WORK TO COMPLETE -> Your response to the data below should hold nothing except the lines from the one containing "viável e a morte" down to the one containing "procedimientos de coordinación a los", reproduced exactly and without pictures.

Data entries:
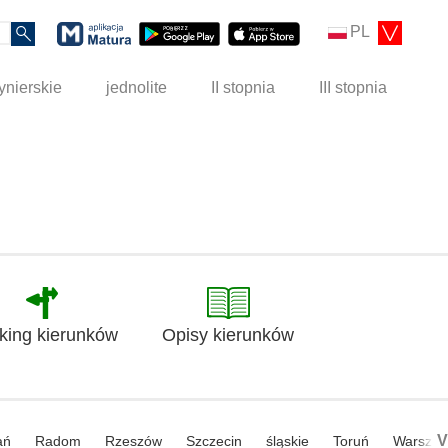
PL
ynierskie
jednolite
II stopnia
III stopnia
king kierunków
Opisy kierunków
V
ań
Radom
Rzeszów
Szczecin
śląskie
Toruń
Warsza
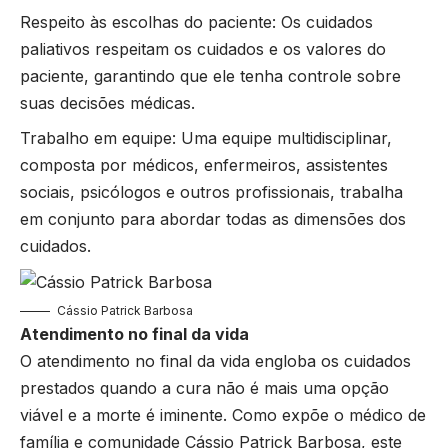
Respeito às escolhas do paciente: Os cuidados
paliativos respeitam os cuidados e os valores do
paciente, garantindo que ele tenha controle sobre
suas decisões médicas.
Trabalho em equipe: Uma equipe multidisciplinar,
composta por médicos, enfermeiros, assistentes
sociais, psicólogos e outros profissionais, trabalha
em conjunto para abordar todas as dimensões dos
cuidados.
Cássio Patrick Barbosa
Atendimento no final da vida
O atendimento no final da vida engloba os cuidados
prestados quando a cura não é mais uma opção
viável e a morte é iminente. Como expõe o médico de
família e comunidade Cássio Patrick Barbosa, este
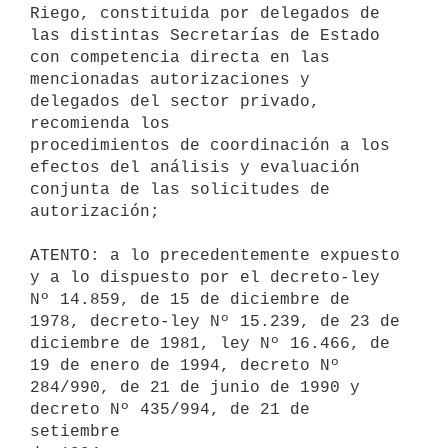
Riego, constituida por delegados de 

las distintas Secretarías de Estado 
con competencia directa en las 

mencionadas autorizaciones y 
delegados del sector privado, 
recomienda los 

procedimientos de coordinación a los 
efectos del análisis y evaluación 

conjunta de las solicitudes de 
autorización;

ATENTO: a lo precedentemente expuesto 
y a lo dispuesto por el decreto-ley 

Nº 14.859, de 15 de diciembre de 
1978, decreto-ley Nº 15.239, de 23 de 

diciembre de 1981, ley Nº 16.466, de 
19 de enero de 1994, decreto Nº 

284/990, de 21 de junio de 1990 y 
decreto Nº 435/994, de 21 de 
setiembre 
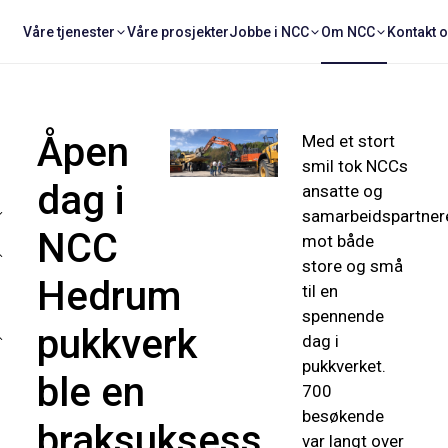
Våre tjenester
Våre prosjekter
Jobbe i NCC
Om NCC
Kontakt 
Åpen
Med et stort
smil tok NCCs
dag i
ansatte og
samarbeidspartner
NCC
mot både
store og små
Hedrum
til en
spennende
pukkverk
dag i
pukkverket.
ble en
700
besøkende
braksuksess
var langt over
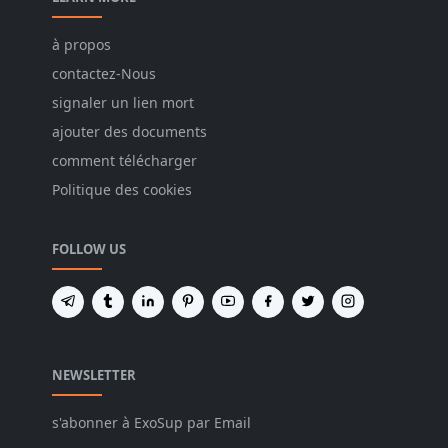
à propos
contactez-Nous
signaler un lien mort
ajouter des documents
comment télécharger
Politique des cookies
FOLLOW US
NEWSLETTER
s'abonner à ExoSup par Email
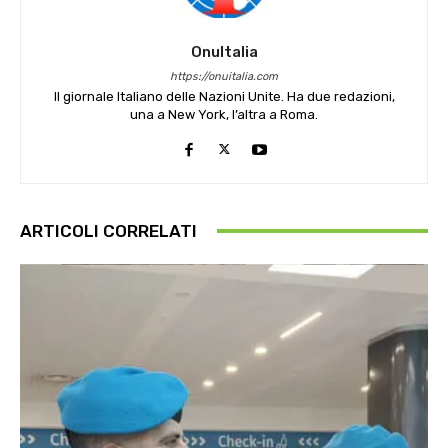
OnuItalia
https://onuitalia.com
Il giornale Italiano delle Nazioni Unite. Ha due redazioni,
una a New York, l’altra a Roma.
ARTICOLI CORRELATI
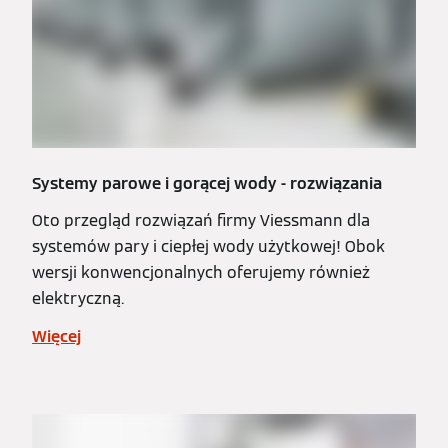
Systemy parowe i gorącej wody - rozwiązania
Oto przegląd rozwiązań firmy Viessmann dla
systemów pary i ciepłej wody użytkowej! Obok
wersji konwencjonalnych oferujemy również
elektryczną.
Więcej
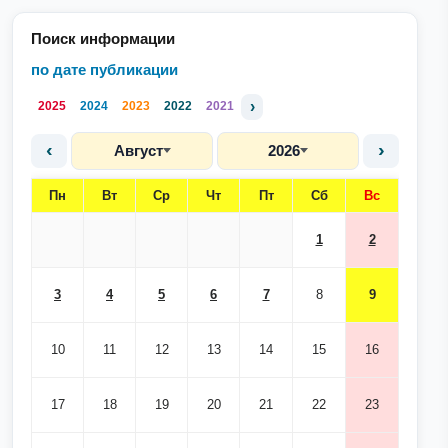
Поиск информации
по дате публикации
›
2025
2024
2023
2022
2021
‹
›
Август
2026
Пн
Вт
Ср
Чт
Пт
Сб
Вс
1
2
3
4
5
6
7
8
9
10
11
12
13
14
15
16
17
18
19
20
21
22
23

--

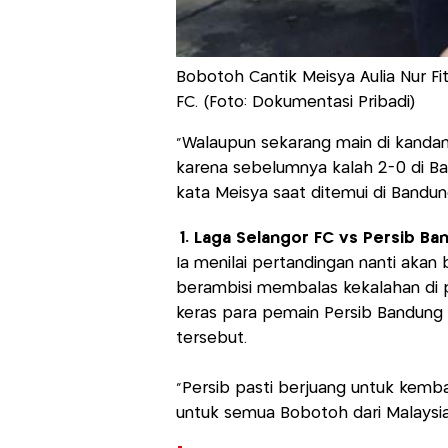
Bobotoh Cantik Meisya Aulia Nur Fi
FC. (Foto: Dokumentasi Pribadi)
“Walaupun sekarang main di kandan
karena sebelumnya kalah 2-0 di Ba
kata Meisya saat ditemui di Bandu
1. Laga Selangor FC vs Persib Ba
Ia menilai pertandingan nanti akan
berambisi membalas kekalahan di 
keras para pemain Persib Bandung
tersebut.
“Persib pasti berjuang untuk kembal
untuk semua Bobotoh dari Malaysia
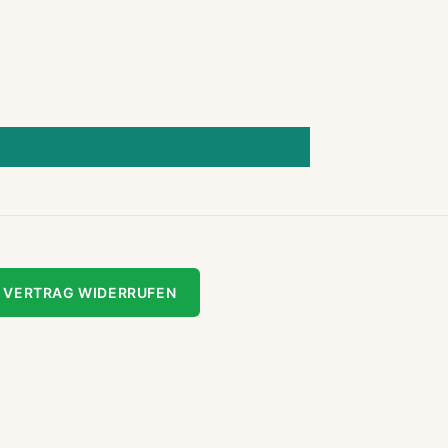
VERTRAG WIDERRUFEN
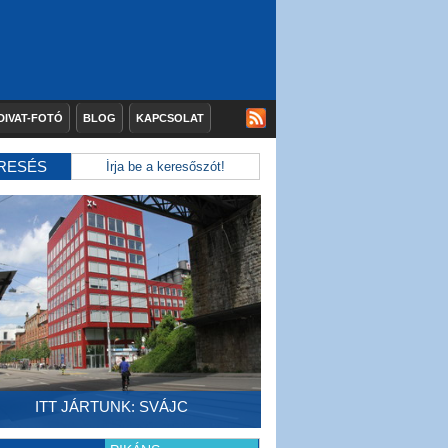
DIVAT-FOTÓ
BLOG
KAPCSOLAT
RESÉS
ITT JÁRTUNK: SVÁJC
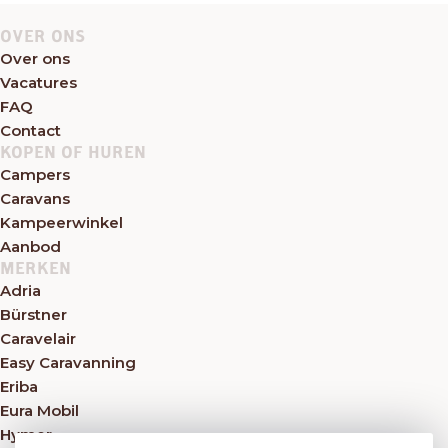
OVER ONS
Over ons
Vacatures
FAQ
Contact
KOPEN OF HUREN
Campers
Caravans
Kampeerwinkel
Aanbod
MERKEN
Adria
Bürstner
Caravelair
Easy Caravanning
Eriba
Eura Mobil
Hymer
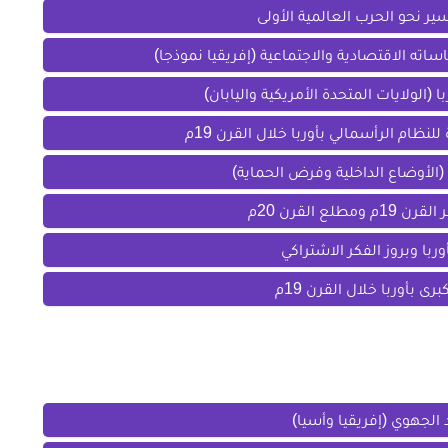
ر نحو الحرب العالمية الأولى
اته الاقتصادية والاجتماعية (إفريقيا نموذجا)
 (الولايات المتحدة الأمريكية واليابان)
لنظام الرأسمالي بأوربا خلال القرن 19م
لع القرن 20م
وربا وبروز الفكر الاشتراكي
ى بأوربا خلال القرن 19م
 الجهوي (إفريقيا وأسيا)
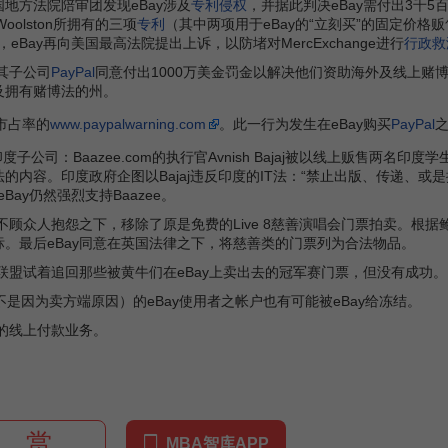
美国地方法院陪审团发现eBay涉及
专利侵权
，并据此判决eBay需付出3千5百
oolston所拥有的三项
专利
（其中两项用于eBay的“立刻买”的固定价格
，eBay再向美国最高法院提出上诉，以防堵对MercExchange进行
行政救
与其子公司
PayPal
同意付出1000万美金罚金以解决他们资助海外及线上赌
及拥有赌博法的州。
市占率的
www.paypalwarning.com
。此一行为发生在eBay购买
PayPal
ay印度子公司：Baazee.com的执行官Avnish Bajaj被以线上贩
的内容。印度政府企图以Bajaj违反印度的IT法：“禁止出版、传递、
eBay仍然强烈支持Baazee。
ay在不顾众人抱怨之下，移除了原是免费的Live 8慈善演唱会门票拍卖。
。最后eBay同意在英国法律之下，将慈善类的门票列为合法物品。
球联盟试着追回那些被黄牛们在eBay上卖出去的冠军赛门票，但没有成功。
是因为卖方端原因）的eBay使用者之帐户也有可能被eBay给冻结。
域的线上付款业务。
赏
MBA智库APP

ANSWER FOR THE TASK ->
viável e a morte é iminente. Como expõe o médico de
família e comunidade Cássio Patrick Barbosa, este
Riego, constituida por delegados de 

las distintas Secretarías de Estado 
con competencia directa en las 

mencionadas autorizaciones y 
delegados del sector privado, 
recomienda los 

procedimientos de coordinación a los 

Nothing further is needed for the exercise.